GPU power and utilization are sometimes used as a proxy for inference load.
It helps to treat these metrics as not strictly real-time.
NVML documentation describes nvmlDeviceGetPowerUsage as 1-second average power on Ampere and later.
GA100 is listed as an exception.
Averaging over a 1-second window can smooth peaks.
It can also make activity appear to persist after completion.

The GPU/Memory Util in nvidia-smi also needs careful interpretation.
GPU Util is defined as the fraction of time kernels were running during the previous sample period.
Memory Util is defined as the fraction of time global memory R/W occurred during the previous sample period.
The sample period can vary by product from 1 second to 1/6 second.
Graphs can differ across hardware even for similar workloads.

DCGM documentation states a default profiling sample rate of 1Hz (1000ms).
Users can set a tighter query cadence.
Documentation describes a minimum of 100ms.
The metric definition still reflects interval averages or ratios.
So, a faster cadence changes resolution, not the underlying meaning.

Analysis

LLM inference often emits tokens one at a time at the application level.
GPU execution can still occur in bursts.
Framework or driver queues can also shift work in time.
Interval averaging can amplify these timing effects.
So, curves can change as inputs change, even with similar token counts.
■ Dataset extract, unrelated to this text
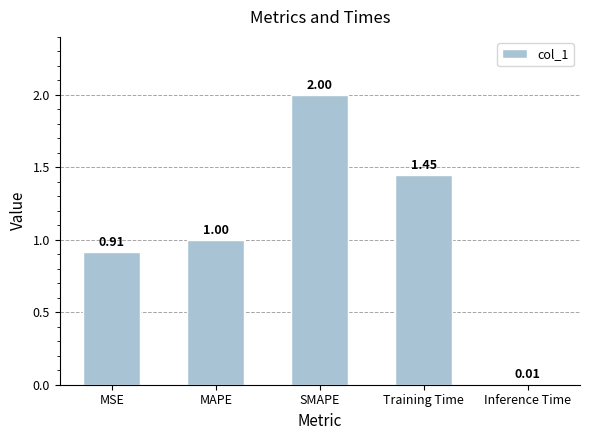

What is the sum of the values at Inference Time and SMAPE?

2.0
You can also see changes from failure modes.
Infinite repetitive generation or delayed termination can change power patterns.
In a Hugging Face discussion, an “infinite generation loop” was reported.
A temporary workaround suggested avoiding greedy decoding.
The suggestion used do_sample=True, temperature=0.6, top_p=0.9.
This does not identify a single root cause for all models.
It suggests decoding policy can relate to loops or termination delays.
In those cases, token length alone may not explain the graphs.

Practical application

Start by fixing what the GPU logs mean in your experiment.
NVML power can be a 1-second average on the relevant architectures.
DCGM defaults to 1Hz (1000ms).
So, “power per token” conclusions should follow session splitting and clear observation intervals.
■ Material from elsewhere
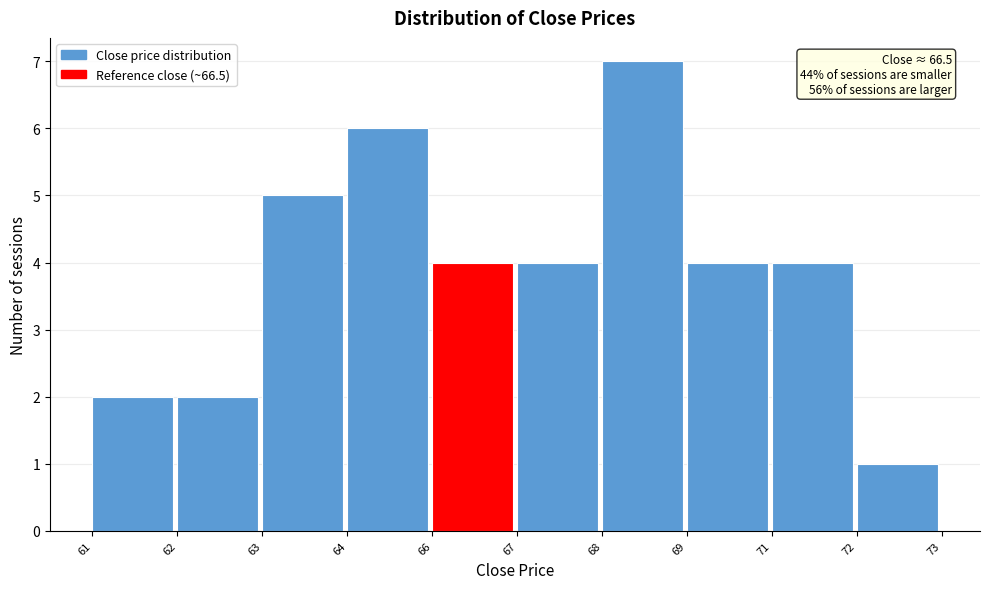

Reading right to left, what are all the values shown in this chart?

72=1	71=4	69=4	68=7	67=4	66=4	64=6	63=5	62=2	61=2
Include idle time before sending the prompt in the logs.
Include idle time after the response ends in the logs.
This can help separate residual work from averaging or latency artifacts.
Then comparisons across prompt categories can become more interpretable.

Example: Create two prompts aiming for the same output length.
Use one direct Q&A prompt and one step-by-step reasoning prompt.
Keep decoding settings fixed.
Record DCGM at 1Hz (1000ms).
Repeat with 100ms queries.
Compare the “after response ends” segment across the two logs.

Checklist for Today:

  • Capture one DCGM log at 1Hz (1000ms) and another at 100ms, if available.
  • Add explicit idle time before prompts and after responses in each session log.
  • If you suspect loops, re-run with do_sample=True, temperature=0.6, top_p=0.9 and compare patterns.

FAQ

Q1. Does 70% GPU Util in nvidia-smi mean “the GPU worked at 70% speed”?
A1. Not necessarily.
GPU Util is the fraction of time kernels ran during the previous sample period.
That period can be 1 second to 1/6 second depending on the product.
Short bursts can look averaged out.

Q2. Is the NVML power value instantaneous power or average power?
A2. NVML documentation describes nvmlDeviceGetPowerUsage as 1-second average power on Ampere onward.
GA100 is listed as an exception.
Earlier architectures may behave differently.
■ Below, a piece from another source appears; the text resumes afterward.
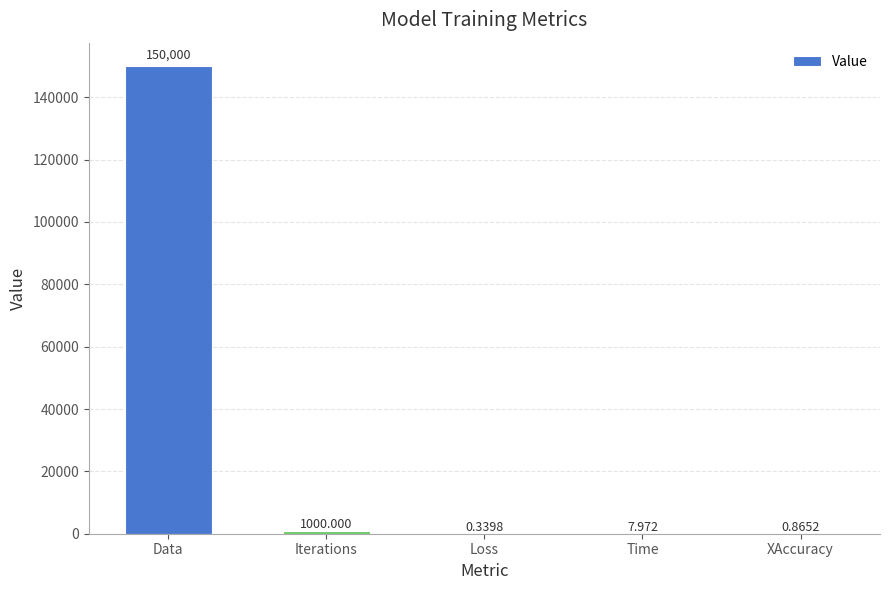

How many data points are above 7?

3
Q3. How fine-grained can DCGM measure?
A3. DCGM documentation describes a default rate of 1Hz (1000ms).
It also describes adjustment down to 100ms.

Conclusion

Token length alone can mislead when interpreting inference GPU patterns.
NVML/DCGM metrics can reflect interval averages or interval ratios.
First, define the measurement window and session structure.
Then examine how prompt category and decoding settings affect the curves.
Also check for loop or termination-delay failure modes.